• [Vorgegebenes Ziel 1]: Über welche Dinge wird laut dem Text über den Elefanten im Raum in einer Firma oft nicht gesprochen, was Neuen besonders auffällt?
• [Vorgegebenes Ziel 2]: Schreibe den Text über den Elefanten im Raum im Anschluss an seinen letzten Satz weiter.

───── Ausgewählter Text ─────

Der Elefant im Raum

Töröööö 🐘 – da steht er mal wieder. Groß und grau mit mächtigen Stoßzähnen und einem langem Rüssel… egal ob bei Vorstellungsgesprächen oder Teammeetings, bei unseren Jobcast-Aufnahmen, am Tisch im familiären Umfeld oder beim Treffen mit Freund:innen: Der Elefant im Raum.

Unaussprechbare zwischenmenschliche Themen, Tabus im Teammeeting oder Unsagbares im Gespräch zwischen Angestellten und Vorgesetzten, was aber allen oder fast allen Beteiligten gerade klar ist. Wir kennen das alle.

Alle wundern sich, warum man das Offensichtliche nicht ansprechen kann und können es doch selbst auch nicht. Diese Phänomene bezeichnen wir als „den Elefanten im Raum“. Dieses große Rüsseltier treffen wir häufig in einem seiner natürlichen Habitate, nämlich unserer Arbeitsumgebung, an.

In diesem Artikel werden wir dieses Phänomen beleuchten und Tipps geben, wie du gut mit solchen Elefanten umgehen kannst. Streicheln oder Verscheuchen? Nicht beachten oder lieber ruhig ansprechen? Hier findest du unsere Ratschläge für den Umgang mit diesen hartnäckigen Dickhäutern.

So bemerkst du, dass der Elefant da ist

 

Du hast das Gefühl es herrscht dicke Luft. In einem Meeting sprechen alle das Offensichtliche nicht an. Vielleicht bist du auch neu in einer Firma und dir fällt ganz besonders auf, dass über gewisse Dinge (Gehalt, Urlaubstage, Teamkonstellationen, Konflikte oder Fehler der Führung) nicht gesprochen wird. Erstmal ist gut zu wissen, dass dieses Phänomen eher die Regel als die Ausnahme ist – Elefanten in Räumen zu begegnen ist völlig normal.

Bevor du ganz zum Kollektiv deiner neuen Firma gehörst, fällt es dir wahrscheinlich deutlich leichter einen Elefanten oder eine ganze Herde Elefanten im Raum wahrzunehmen. Ein solcher Elefant ist nämlich immer eine Kollektiv-Leistung und kann bei einer Gruppe schnell ins Unbewusste sacken.

Vielleicht werden im Zweier-Gespräch an der Kaffeemaschine noch gewisse Dinge angesprochen („das war doch voll komisch vorhin…“), aber im Meeting sind alle plötzlich arg zugeschnürt.

Das ist normal, denn es ist meistens verflixt schwer, einen solchen Elefanten in der aktuellen Situation im Raum anzusprechen, manchmal ist das auch als Arbeitnehmer:in nicht sinnvoll, denn es kann Gesichtsverlust oder Liebesentzug drohen, wenn ein verdrängtes Thema plötzlich auf den Tisch gebracht wird.

───── Bereitgestellte Angaben ─────

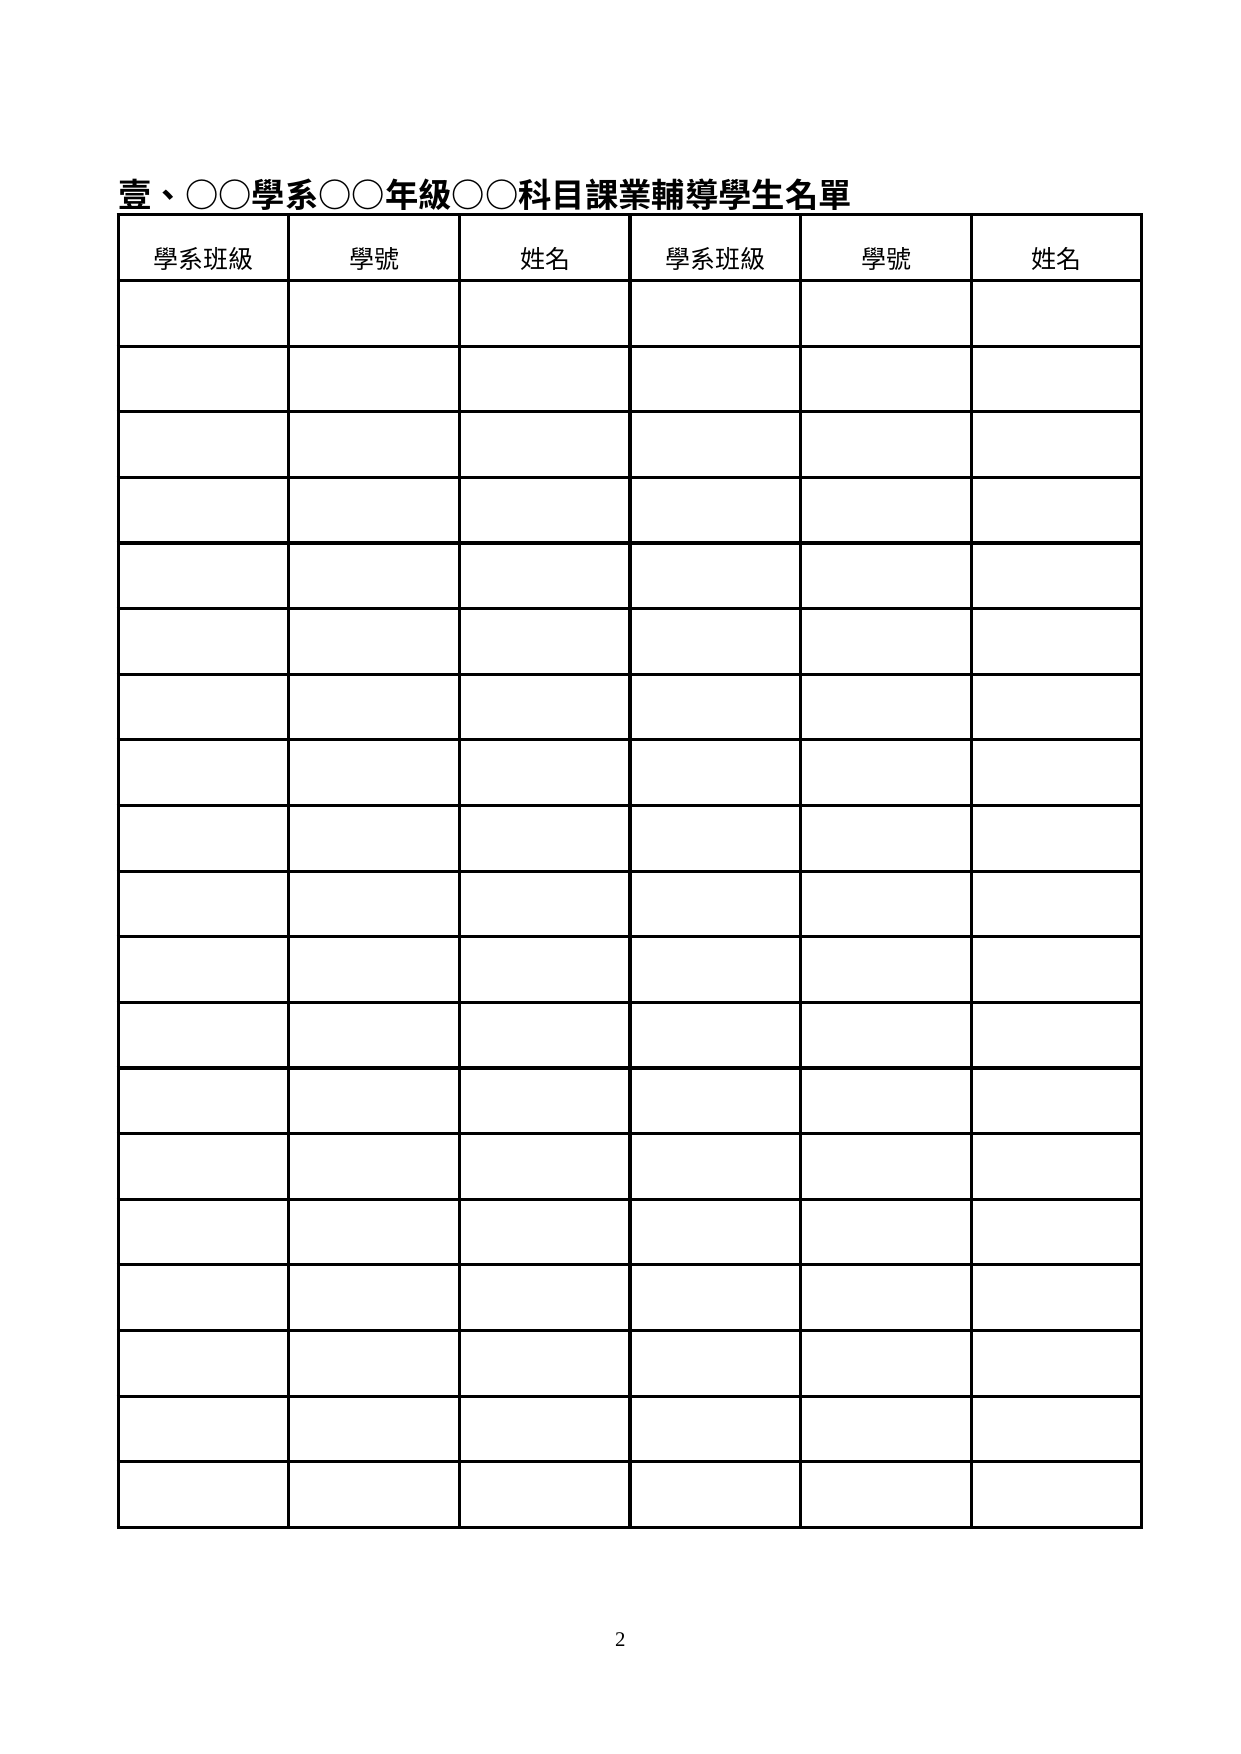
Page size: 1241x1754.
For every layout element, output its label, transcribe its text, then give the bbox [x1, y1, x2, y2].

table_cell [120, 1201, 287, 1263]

─────

• [Lösung 1]: Über Gehalt, Urlaubstage, Teamkonstellationen, Konflikte oder Fehler der Führung.

• [Lösung 2]:
Es ist also erstmal gefragt feinfühlig zu sein und genau auf die Kommunikation in einer Gruppe zu achten, bevor man wilde Tiere aufscheucht.


Welchen Nutzen hat ein Elefant im Raum?

 

Ein Elefant im Raum hat immer einen gewissen Nutzen, der auch nicht unterschätzt werden darf. Er ist per se nichts Schlechtes sondern einfach etwas was da ist

Vielleicht sorgt er für Stabilität oder schützt Menschen davor Fehler zugeben zu müssen. Vielleicht besteht sein Nutzen auch darin, gewisse Menschen nicht zu demütigen oder bloßzustellen. Ein Sprechtabu kann sich aus wichtigen Gründen etablieren, oftmals sind die Gründe für dieses Tabu allerdings überholt oder sie stehen einer kommunikativen Übereinkunft im Weg.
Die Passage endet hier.